Pressionados pelos milhares que continuam a chegar e desiludidos com a falta de uma acção europeia concertada, estes dois países dão sinais de que estão a chegar ao limite: o Governo alemão reduziu o montante da ajuda financeira atribuída aos refugiados, ao mesmo tempo que duplicou as verbas atribuídas aos estados para acolherem os recém-chegados; a ministra do Interior austríaca, Johanna Milk-Leitner, avisou que se não houver um acordo internacional o país “poderá adoptar uma atitude mais estrita nas fronteiras, incluindo o uso da força”. Mais a norte, a Finlândia suspendeu a concessão de asilo a refugiados do Iraque e da Somália até concluir “uma avaliação sobre a segurança” nos dois países.
Ban Ki-moon, que não calou a indignação ao ver a polícia húngara carregar contra os refugiados que tentavam entrar no país, insiste que os países europeus “devem fazer mais” para ajudar quem foge da guerra. Um apelo a que o primeiro-ministro húngaro, o nacionalista Viktor Orban, respondeu indo a Nova Iorque pedir “quotas mundiais” para a distribuição dos refugiados. “O estado da nossa União Europeia não é bom, as fissuras na solidariedade multiplicam-se”, lamentou o presidente da Comissão, Jean Claude Juncker. Divisões que o director-geral da Organização Internacional para as Migrações (OIM), William Lacy Swing, vê como uma prova do “longo caminho que há a percorrer” até que seja possível “definir uma política global de longo prazo” para responder aos êxodos em curso no Médio Oriente e em África.
Algo se mexe, porém. Na véspera do encontro sobre refugiados, o G7 (grupo de nações mais industrializados) e os países do Golfo prometeram um total de 1800 milhões de dólares para o ACNUR e o Programa Alimentar Mundial. O Japão anunciou, em separado, mais 1600 milhões, metade dos quais canalizados para a ajuda aos refugiados sírios e iraquianos.

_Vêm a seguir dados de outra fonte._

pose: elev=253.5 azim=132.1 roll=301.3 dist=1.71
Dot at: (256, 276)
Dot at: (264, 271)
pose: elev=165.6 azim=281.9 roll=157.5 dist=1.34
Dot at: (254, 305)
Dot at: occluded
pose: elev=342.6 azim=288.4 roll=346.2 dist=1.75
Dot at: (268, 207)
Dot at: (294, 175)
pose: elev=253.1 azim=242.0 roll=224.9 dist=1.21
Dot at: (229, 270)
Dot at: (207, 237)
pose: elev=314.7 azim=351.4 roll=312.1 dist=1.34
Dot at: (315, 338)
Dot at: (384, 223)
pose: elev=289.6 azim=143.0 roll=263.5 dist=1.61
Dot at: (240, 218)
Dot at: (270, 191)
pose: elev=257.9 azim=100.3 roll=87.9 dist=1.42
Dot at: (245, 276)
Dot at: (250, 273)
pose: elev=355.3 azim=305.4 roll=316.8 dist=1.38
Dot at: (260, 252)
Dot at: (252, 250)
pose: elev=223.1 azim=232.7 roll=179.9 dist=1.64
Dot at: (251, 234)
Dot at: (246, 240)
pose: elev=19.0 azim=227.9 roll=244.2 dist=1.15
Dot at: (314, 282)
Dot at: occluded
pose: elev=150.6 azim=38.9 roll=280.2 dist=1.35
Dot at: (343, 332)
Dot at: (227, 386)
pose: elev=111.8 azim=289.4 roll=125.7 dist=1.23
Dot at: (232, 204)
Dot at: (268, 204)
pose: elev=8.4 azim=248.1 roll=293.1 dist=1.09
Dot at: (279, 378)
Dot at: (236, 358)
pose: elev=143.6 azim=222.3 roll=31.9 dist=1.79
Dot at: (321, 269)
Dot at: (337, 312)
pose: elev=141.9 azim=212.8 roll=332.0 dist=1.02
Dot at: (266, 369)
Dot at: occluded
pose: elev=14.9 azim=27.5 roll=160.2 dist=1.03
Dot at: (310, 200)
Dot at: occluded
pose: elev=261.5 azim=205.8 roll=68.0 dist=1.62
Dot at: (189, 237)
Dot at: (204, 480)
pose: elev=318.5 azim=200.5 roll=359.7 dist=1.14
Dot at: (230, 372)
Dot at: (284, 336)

Uma ajuda que o alto comissário António Guterres agradeceu, lembrando que a ONU não está a conseguir assegurar o “mínimo vital” às pessoas ao seu cuidado. “Essa é uma das razões por que vemos cada vez mais refugiados partir para longe, porque se tornou impossível subsistir nos primeiros países de acolhimento”.
Mas poucos parecem disponíveis para levar mais longe a solidariedade. Ao mesmo tempo que prometeu mais dinheiro, o primeiro-ministro japonês, Shinzo Abe, recusou a possibilidade de o Japão, um dos países mais envelhecidos do mundo, aceitar refugiados sírios. “Antes de aceitarmos imigrantes ou refugiados temos de conseguir ter mais mulheres e pessoas de idade a trabalhar e de aumentar a taxa de natalidade”. E numa entrevista à Reuters, o chefe da diplomacia do Qatar rejeitou as acusações de falta de solidariedade dos países do Golfo, afirmando que a população síria no país passou de 20 para 54 mil desde o início da guerra. Uma “hipocrisia” que o presidente do Conselho Europeu, Donald Tusk, denunciou na ONU. Muitos países aqui representados lidam com o problema de uma forma muito mais simples, não permitindo que migrantes e refugiados entrem de todo no seu território”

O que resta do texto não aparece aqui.